Aller au-delà des Gémeaux
L'initiative a été décrite par Quartz comme un effort pour « aller au-delà du Gemini de Google », signalant que GM souhaite un contrôle plus approfondi sur les capacités conversationnelles et opérationnelles à l'intérieur de ses voitures. GM Authority et Briefs Finance ont corroboré le plan, avec CBT News rapportant que l'assistant est conçu pour offrir une « intégration plus approfondie du véhicule » que ce que proposent actuellement les systèmes tiers.
La relation existante entre GM et Google est bien établie. La société a livré des véhicules équipés de Google Built-In, une version intégrée d'Android Automotive qui alimente l'infodivertissement, la navigation et l'interaction vocale via Google Assistant. En développant son propre assistant, GM semble vouloir différencier son expérience en cabine et réduire sa dépendance à l'égard d'un seul fournisseur de logiciels pour les fonctionnalités que les clients utilisent quotidiennement.
Pourquoi les constructeurs automobiles veulent posséder l'IA
La logique stratégique est simple. Alors que la voix devient la principale interface pour les conducteurs – contrôlant la climatisation, la navigation, les médias et les fonctions de plus en plus avancées du véhicule – l’entreprise propriétaire de cette interface détient un élément essentiel de la relation client. L'externaliser entièrement à un géant de la technologie signifie céder les données, l'image de marque et la capacité d'itérer rapidement sur les fonctionnalités spécifiques à l'expérience de conduite.
Un assistant propriétaire permet également à un constructeur automobile d’intégrer l’IA directement au matériel du véhicule et aux systèmes de capteurs d’une manière qu’un assistant à usage général ne peut pas faire. Une intégration plus approfondie pourrait signifier un assistant qui comprend l’état du véhicule (niveau de la batterie, pression des pneus, mode de conduite) et intègre cette prise de conscience dans ses réponses. Il s’agit d’une proposition très différente d’un chatbot basé sur le cloud qui vit dans une voiture.
Un champ bondé
GM n’est pas le seul à suivre cette voie. L’industrie automobile a passé ces dernières années à se précipiter pour intégrer l’IA dans le cockpit. Tesla défend depuis longtemps ses propres systèmes vocaux et autonomes. Mercedes-Benz, BMW et Volkswagen ont tous investi massivement dans des plates-formes logicielles natives, tandis que les constructeurs chinois ont agi de manière agressive pour faire des cabines alimentées par l'IA un argument de vente central.
Ce qui distingue la vague actuelle, c’est le passage de la simple intégration d’un assistant existant à la création d’une IA spécialement conçue à partir de zéro. La question concurrentielle n’est plus seulement « quelle voiture a le meilleur écran », mais « quelle voiture a l’intelligence la plus performante et la plus étroitement intégrée ».

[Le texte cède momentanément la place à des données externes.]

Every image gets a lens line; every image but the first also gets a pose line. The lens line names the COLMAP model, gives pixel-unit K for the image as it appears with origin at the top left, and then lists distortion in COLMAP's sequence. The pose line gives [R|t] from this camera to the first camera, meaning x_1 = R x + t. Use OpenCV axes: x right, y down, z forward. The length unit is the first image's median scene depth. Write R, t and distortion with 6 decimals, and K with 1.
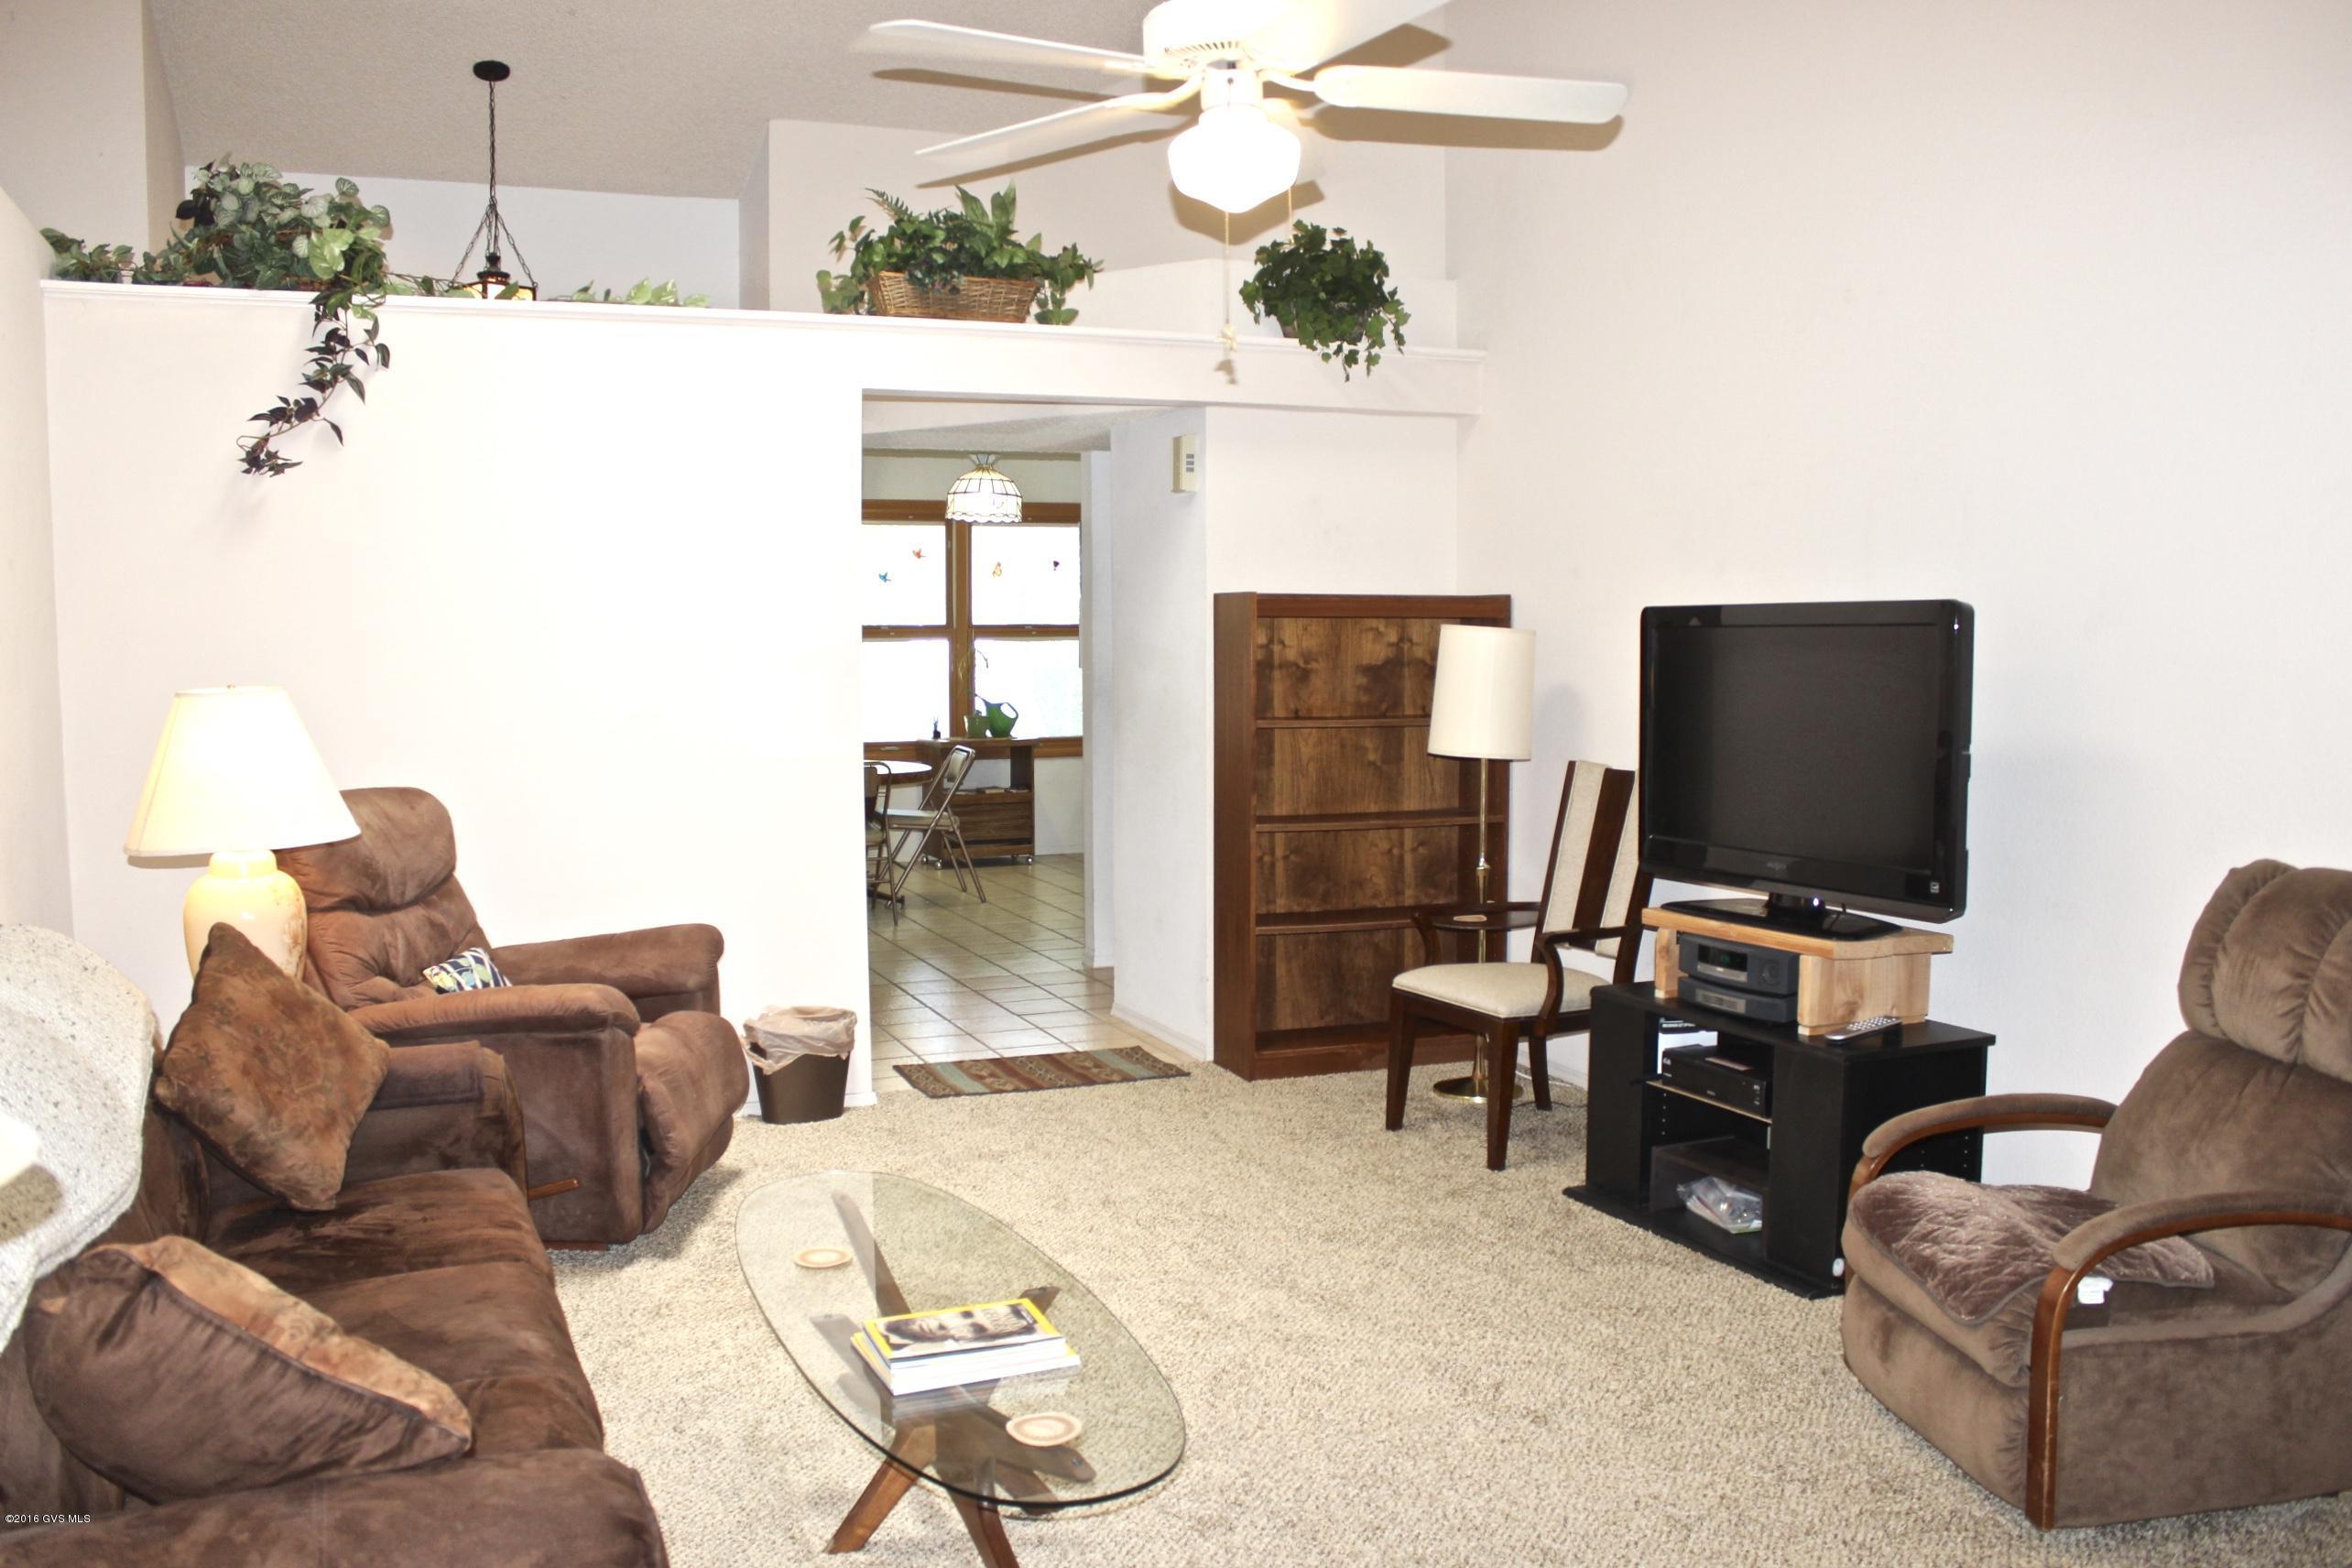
lens RADIAL K [[2003.3, 0, 1172.3], [0, 2003.3, 779.4], [0, 0, 1]] dist [-0.157487, 0.135983]
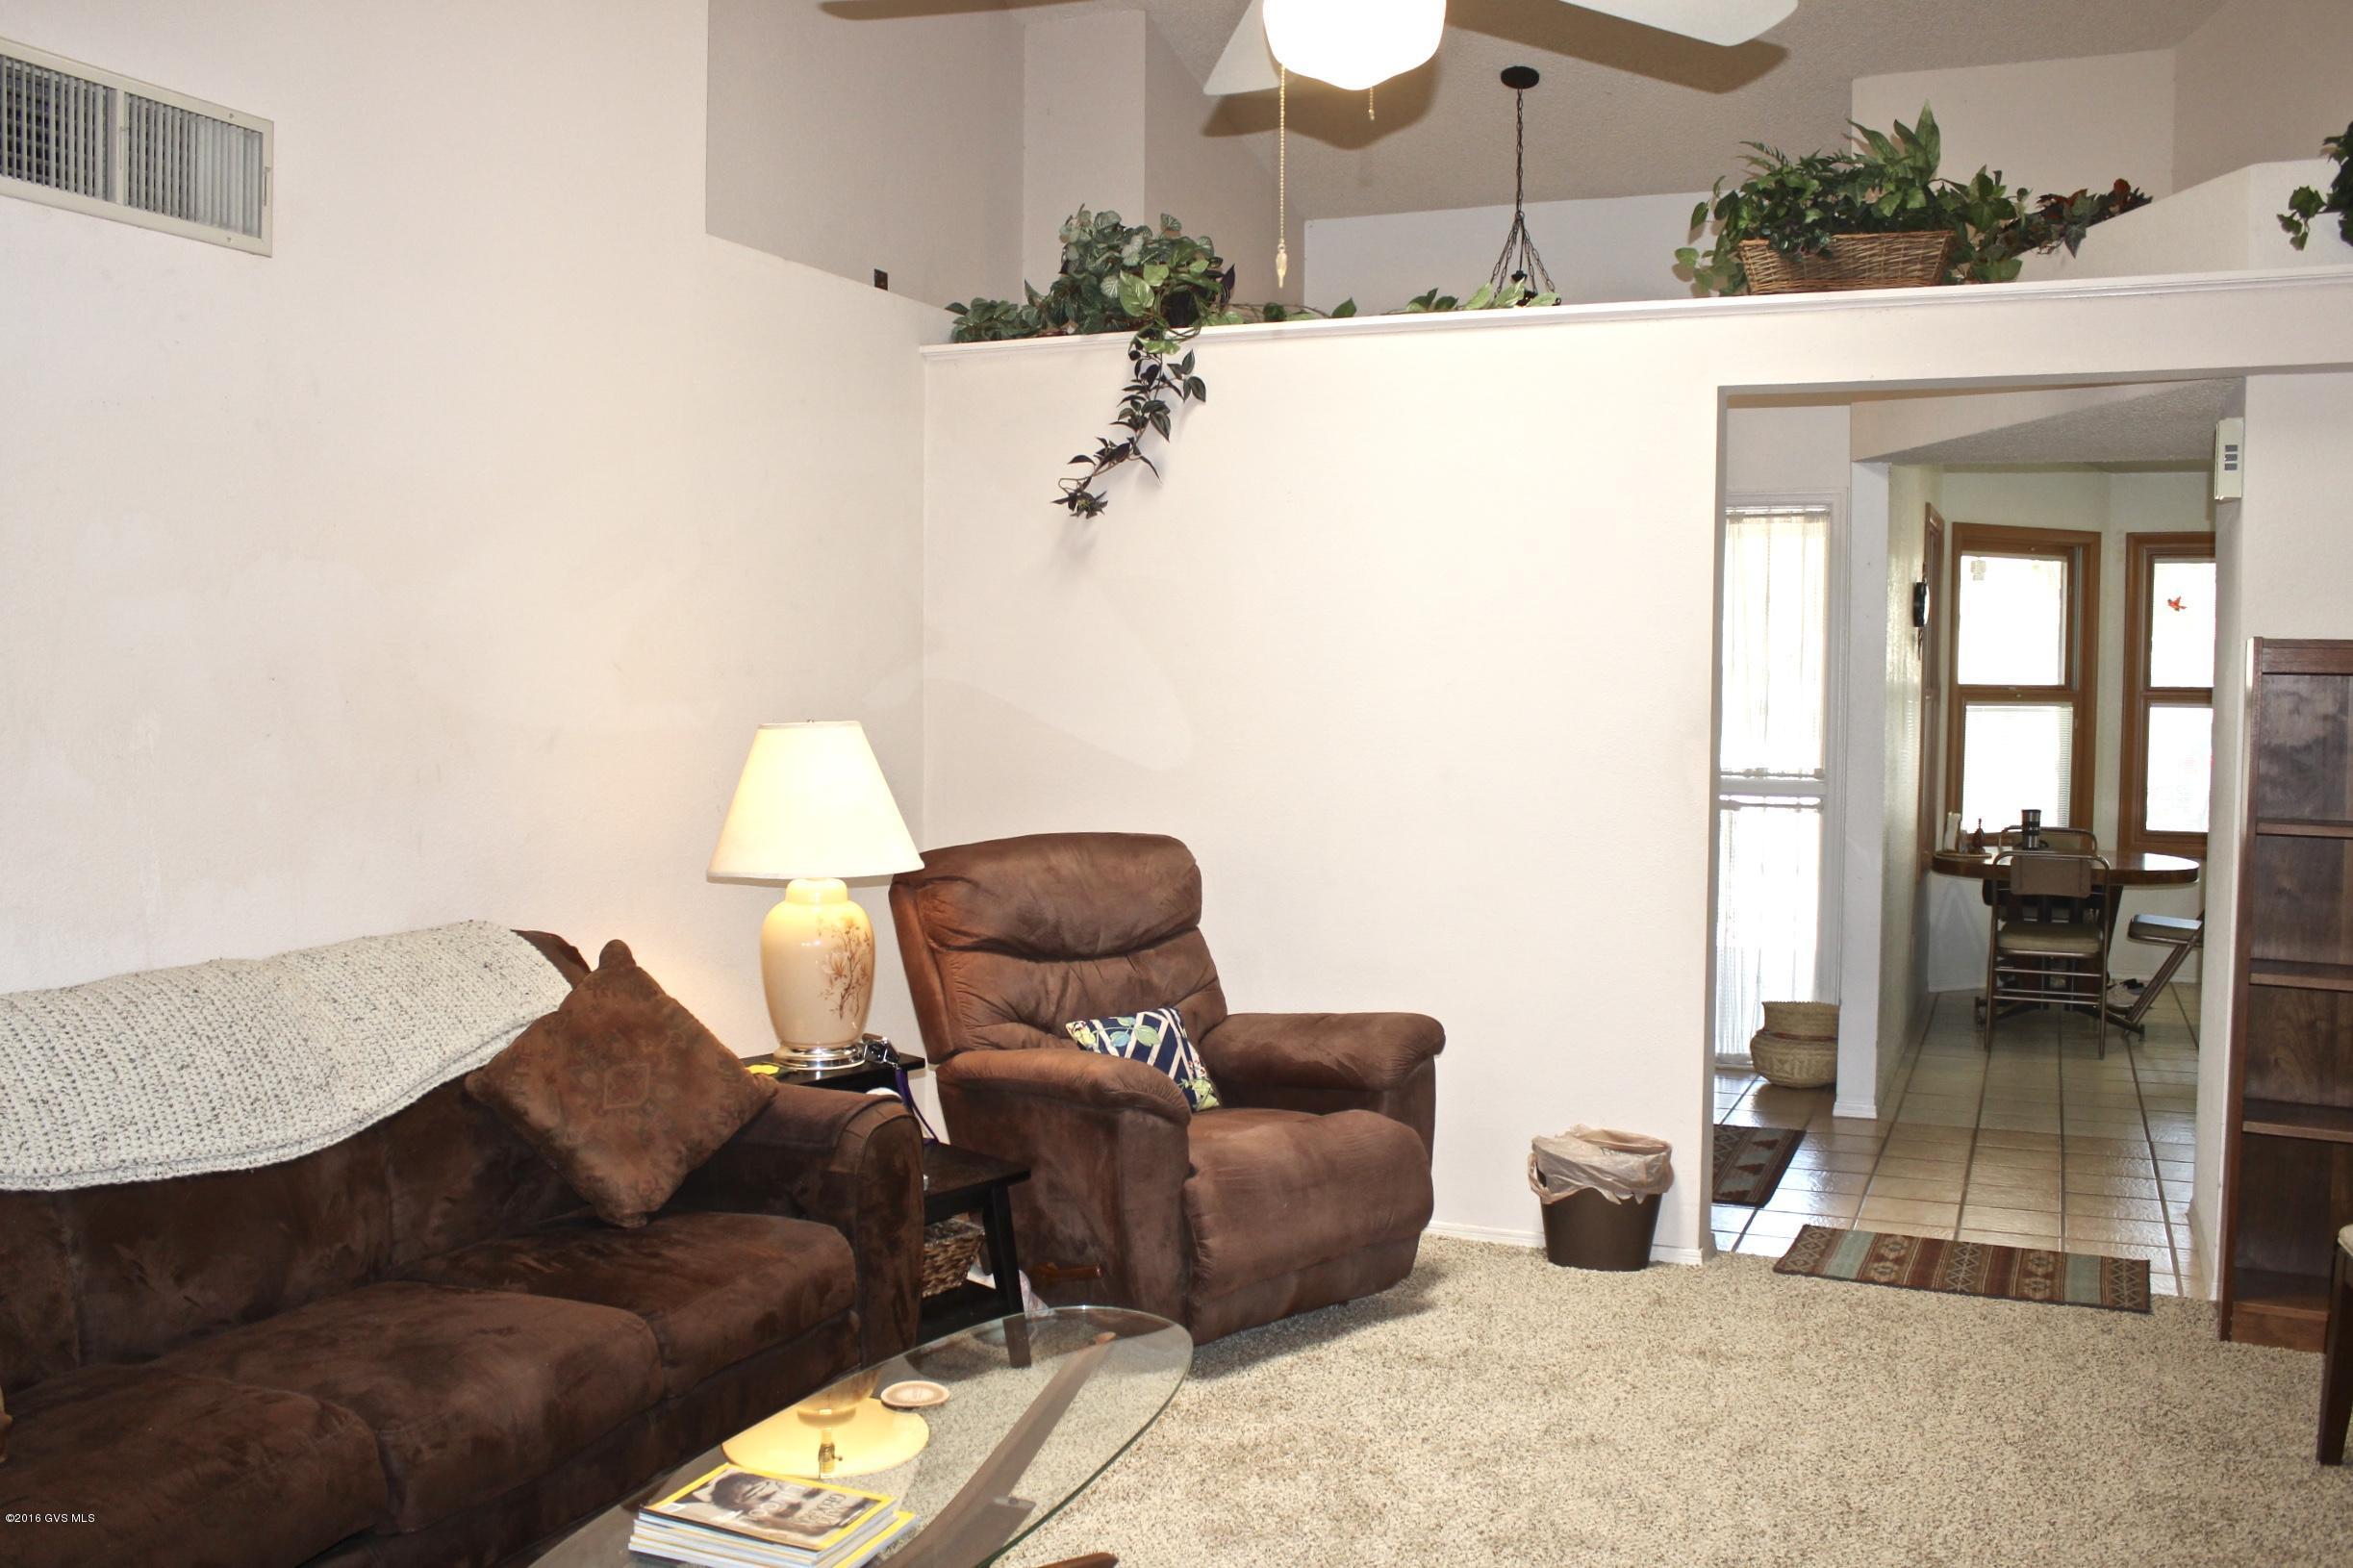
lens RADIAL K [[2091.8, 0, 1174.0], [0, 2091.8, 782.2], [0, 0, 1]] dist [-0.108677, 0.028698]
pose [[0.685726, 0.043786, -0.726541, 0.349813], [-0.067650, 0.997702, -0.003721, -0.018057], [0.724709, 0.051702, 0.687113, 0.290348]]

Les enjeux pour les conducteurs
Pour les consommateurs, l’impact pratique peut être subtil au début. Un assistant spécialement conçu pourrait offrir des réponses plus rapides et plus contextuelles, en comprenant qu'un conducteur qui demande « l'autonomie » signifie l'autonomie de la batterie, et non un résultat de recherche. Il pourrait également permettre des routines personnalisées, des invites de maintenance prédictive et une navigation plus intelligente tenant compte des conditions du véhicule en temps réel.
Le risque, bien entendu, est l’exécution. Construire un assistant IA compétitif est un formidable défi d’ingénierie, et les constructeurs automobiles ont un bilan mitigé en matière de logiciels internes. Les premiers systèmes vocaux embarqués dans les véhicules étaient connus pour leurs limites, et même les meilleurs assistants automobiles actuels peuvent frustrer les utilisateurs avec des structures de commande rigides. GM devra démontrer que son système exclusif n'est pas seulement différent, mais véritablement meilleur.
Un pari sur la cabine comme plateforme
La décision de GM reflète une conviction plus large de l'industrie selon laquelle l'habitacle du véhicule est en train de devenir une plate-forme à part entière – une plate-forme où le logiciel, et non la tôle, définit de plus en plus l'expérience de possession. À mesure que les capacités de l’IA continuent de progresser, l’assistant avec lequel un conducteur parle quotidiennement pourrait devenir aussi essentiel à la fidélité à la marque que la qualité de conduite ou l’économie de carburant.
En choisissant de construire plutôt que d’acheter, GM fait un pari important : que l’avenir de la voiture connectée appartient aux constructeurs automobiles disposés à posséder pleinement leur pile d’intelligence. La réussite de ce pari dépendra de la capacité d'un système propriétaire à égaler ou à dépasser le niveau de finition des alternatives Big Tech auxquelles les conducteurs sont déjà habitués.